In the teaching notes below, give again the part that opens with the words containing "In today's Manaiakalani" and closes with "literacy circle programme.", changing "meeting" to "session".

[SOURCE TEXT]:
## Begin

Tuesday, March 17, 2020

Manaiakalani - Learn Create Share - Ako Term 1

Link to support site

Manaiakalani - LCS - Ako (learn) Term 1

  • What do TEACHERS do
  • AKO - Learn (Hanga- create, Tohatoha - share)
  • The NZ curriculum is set up for digital/ innovative learning
  • Recognise Effective Practice - Bad Teacher Clip
    • The five high leverage practices
      • Learning by reading from authentic texts
      • Learning by sharing ideas in discussion
      • Learning by thinking critically and developing strategies
      • Collaborating and making choices in learning, creating and sharing
  • Amplify Effective Practice
  • Turbocharge Effective Practice
    • Transform
    • Offer new experience
    • Offer new opportunities
    • Multi Texts - can this be a change for my Literature Circle Programme?

BIG TAKE-AWAY

In today's Manaiakalani LCS meeting, the MultiText Resource was shared with us.


I reviewed some of the resources teachers had made, in particular Kate McLachlan's work, and I started to wonder how this format could be adapted for the literacy circle programme.


Ideas

1) Create 5 to 6 lessons for term 2 around Growth (school theme for 2020) and social studies (school focus) - growing population, growing communities, growing families, growing cities/ countries

2) change the expectation that a literature circle is held every two weeks, not every week - there is extra work with the literacy programme added to the multi-text resource.

OR

Make the multi-text resource a more rounded Literacy recourse with a deliberate act of writing and literacy circle.

Monday, March 2, 2020

DMIC Session 2


Continued from last week
  • mathematical practices do we use?
    • Making a claim
  • Students learn these practices by having an opportunity to use them
    • To discuss, inquiry, argue and make sense
  • Values: What are your core values and beliefs:
    • empathy, honesty, everyone has a voice, fun, reliability, respect
  • How do these values play out in the classroom?
    • Establishing norms
    • Co-construction of norms
  • How might these values be different from the values of your students?

## End

[SUPPLIED DATA]:
## Begin

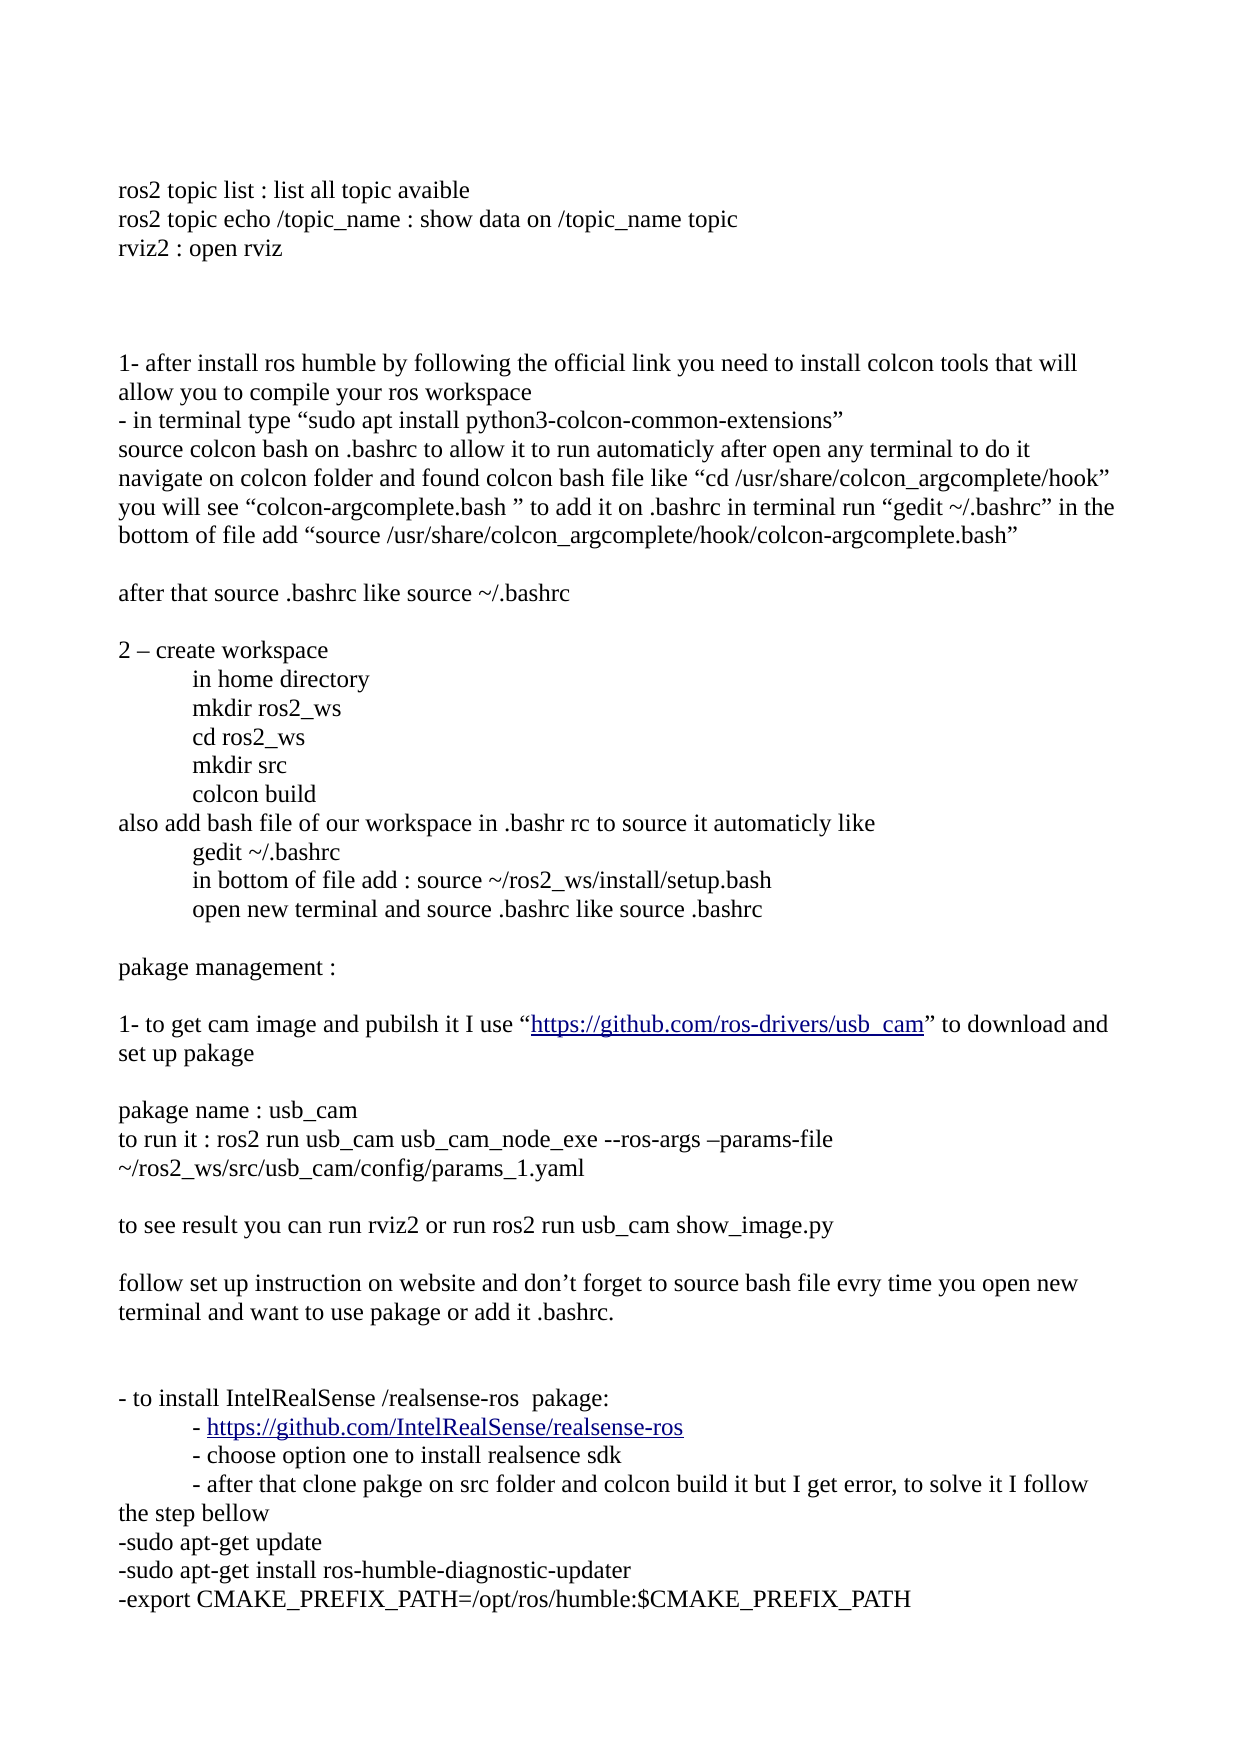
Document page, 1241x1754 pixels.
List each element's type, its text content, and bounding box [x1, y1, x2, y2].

text in home directory [118, 664, 1122, 693]
text mkdir ros2_ws [118, 693, 1122, 722]
text to see result you can run rviz2 or run ros2 run usb_cam show_image.py [118, 1211, 1122, 1239]
text cd ros2_ws [118, 722, 1122, 751]
text 1- after install ros humble by following the official link you need to install colcon tools that will allow you to compile your ros workspace [118, 348, 1122, 406]
text 1- to get cam image and pubilsh it I use “https://github.com/ros-drivers/usb_cam” to download and set up pakage [118, 1009, 1122, 1067]
text mkdir src [118, 751, 1122, 779]
text -sudo apt-get install ros-humble-diagnostic-updater [118, 1556, 1122, 1584]
text gedit ~/.bashrc [118, 837, 1122, 866]
text - choose option one to install realsence sdk [118, 1441, 1122, 1469]
text pakage management : [118, 952, 1122, 981]
text also add bash file of our workspace in .bashr rc to source it automaticly like [118, 808, 1122, 837]
text navigate on colcon folder and found colcon bash file like “cd /usr/share/colcon_argcomplete/hook” you will see “colcon-argcomplete.bash ” to add it on .bashrc in terminal run “gedit ~/.bashrc” in the bottom of file add “source /usr/share/colcon_argcomplete/hook/colcon-argcomplete.bash” [118, 463, 1122, 549]
text - https://github.com/IntelRealSense/realsense-ros [118, 1412, 1122, 1441]
text open new terminal and source .bashrc like source .bashrc [118, 894, 1122, 923]
text follow set up instruction on website and don’t forget to source bash file evry time you open new terminal and want to use pakage or add it .bashrc. [118, 1268, 1122, 1326]
text after that source .bashrc like source ~/.bashrc [118, 578, 1122, 607]
text in bottom of file add : source ~/ros2_ws/install/setup.bash [118, 866, 1122, 894]
text - to install IntelRealSense /realsense-ros pakage: [118, 1383, 1122, 1412]
text - after that clone pakge on src folder and colcon build it but I get error, to solve it I follow the step bellow [118, 1469, 1122, 1527]
text - in terminal type “sudo apt install python3-colcon-common-extensions” [118, 406, 1122, 434]
text rviz2 : open rviz [118, 233, 1122, 262]
text source colcon bash on .bashrc to allow it to run automaticly after open any terminal to do it [118, 434, 1122, 463]
text ros2 topic list : list all topic avaible [118, 176, 1122, 204]
text 2 – create workspace [118, 636, 1122, 664]
text -sudo apt-get update [118, 1527, 1122, 1556]
text to run it : ros2 run usb_cam usb_cam_node_exe --ros-args –params-file ~/ros2_ws/src/usb_cam/config/params_1.yaml [118, 1124, 1122, 1182]
text colcon build [118, 779, 1122, 808]
text pakage name : usb_cam [118, 1096, 1122, 1124]
text -export CMAKE_PREFIX_PATH=/opt/ros/humble:$CMAKE_PREFIX_PATH [118, 1584, 1122, 1613]
text ros2 topic echo /topic_name : show data on /topic_name topic [118, 204, 1122, 233]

## End

[RESPONSE TO THIS EXERCISE]:
In today's Manaiakalani LCS session, the MultiText Resource was shared with us.


I reviewed some of the resources teachers had made, in particular Kate McLachlan's work, and I started to wonder how this format could be adapted for the literacy circle programme.